Experiment with different values (e.g., 10, 20, 100, 700) or Use ratio for the MNIST dataset and observe how the accuracy and time taken change.
Analyze the impact of different numbers of components on the model's performance and time efficiency.

# Exercise 2:  Alternative Dimensionality Reduction Technique (t-SNE)
Replace PCA with t-SNE (t-distributed Stochastic Neighbor Embedding) for dimensionality reduction in the MNIST classification example.

Compare the results (accuracy, time) of t-SNE with PCA. Analyze the differences in their performance, focusing on how well each preserves local neighborhood structures.

**Note:** t-SNE is often used for visualization, but you can experiment with it as a dimensionality reduction method.  It is computationally more expensive.

# Exercise 3:  Applying LDA to MNIST
Apply Linear Discriminant Analysis (LDA) to reduce the dimensionality of the MNIST dataset before classification.

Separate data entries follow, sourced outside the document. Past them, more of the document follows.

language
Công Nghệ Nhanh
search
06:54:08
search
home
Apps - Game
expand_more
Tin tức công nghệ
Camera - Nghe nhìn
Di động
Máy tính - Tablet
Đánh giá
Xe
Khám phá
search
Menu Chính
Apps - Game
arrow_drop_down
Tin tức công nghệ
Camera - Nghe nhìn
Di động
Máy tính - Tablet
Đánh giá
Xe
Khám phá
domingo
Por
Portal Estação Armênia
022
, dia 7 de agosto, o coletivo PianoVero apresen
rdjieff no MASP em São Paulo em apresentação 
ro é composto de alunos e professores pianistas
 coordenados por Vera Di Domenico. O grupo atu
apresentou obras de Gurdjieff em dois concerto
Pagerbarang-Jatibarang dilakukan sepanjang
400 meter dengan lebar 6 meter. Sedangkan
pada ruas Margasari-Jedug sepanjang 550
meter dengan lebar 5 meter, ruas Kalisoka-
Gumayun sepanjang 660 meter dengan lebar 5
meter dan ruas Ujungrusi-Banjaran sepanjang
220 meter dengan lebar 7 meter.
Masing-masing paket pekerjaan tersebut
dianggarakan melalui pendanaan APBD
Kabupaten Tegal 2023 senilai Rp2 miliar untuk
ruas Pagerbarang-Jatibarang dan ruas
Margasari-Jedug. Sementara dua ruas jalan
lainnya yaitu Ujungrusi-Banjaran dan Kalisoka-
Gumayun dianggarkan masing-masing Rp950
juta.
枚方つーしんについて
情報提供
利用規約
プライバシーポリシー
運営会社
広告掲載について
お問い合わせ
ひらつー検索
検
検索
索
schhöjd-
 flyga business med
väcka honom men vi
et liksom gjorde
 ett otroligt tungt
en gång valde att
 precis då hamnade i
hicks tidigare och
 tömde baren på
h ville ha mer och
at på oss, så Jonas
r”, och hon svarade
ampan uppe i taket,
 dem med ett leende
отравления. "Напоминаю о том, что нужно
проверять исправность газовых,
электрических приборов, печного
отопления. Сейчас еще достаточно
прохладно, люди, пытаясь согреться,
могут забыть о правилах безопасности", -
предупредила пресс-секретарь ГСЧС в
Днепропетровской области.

Compare the accuracy and computational time with the previous methods (PCA and t-SNE).  LDA is a supervised method; it uses class labels during dimensionality reduction.

Does LDA's use of class labels improve classification accuracy, and how much slower is it?

LDA is often better for classification tasks because it maximizes class separability.

# Exercise 4: Feature Scaling and Dimensionality Reduction
Experiment with different feature scaling methods (e.g., MinMaxScaler, StandardScaler) before applying PCA or other dimensionality reduction techniques.
Evaluate how feature scaling affects the performance of dimensionality reduction methods (accuracy and training time).  For example:

**from sklearn.preprocessing import StandardScaler**

**scaler = StandardScaler()**

**X_train_scaled = scaler.fit_transform(X_train)**

**X_test_scaled = scaler.transform(X_test)**

# Exercise 5:  Kernel PCA
Use KernelPCA instead of standard PCA. Experiment with different kernels (linear, rbf, poly)and observe their impact on MNIST classification. Compare results against those from regular PCA.

Kernel PCA can capture non-linear relationships in the data.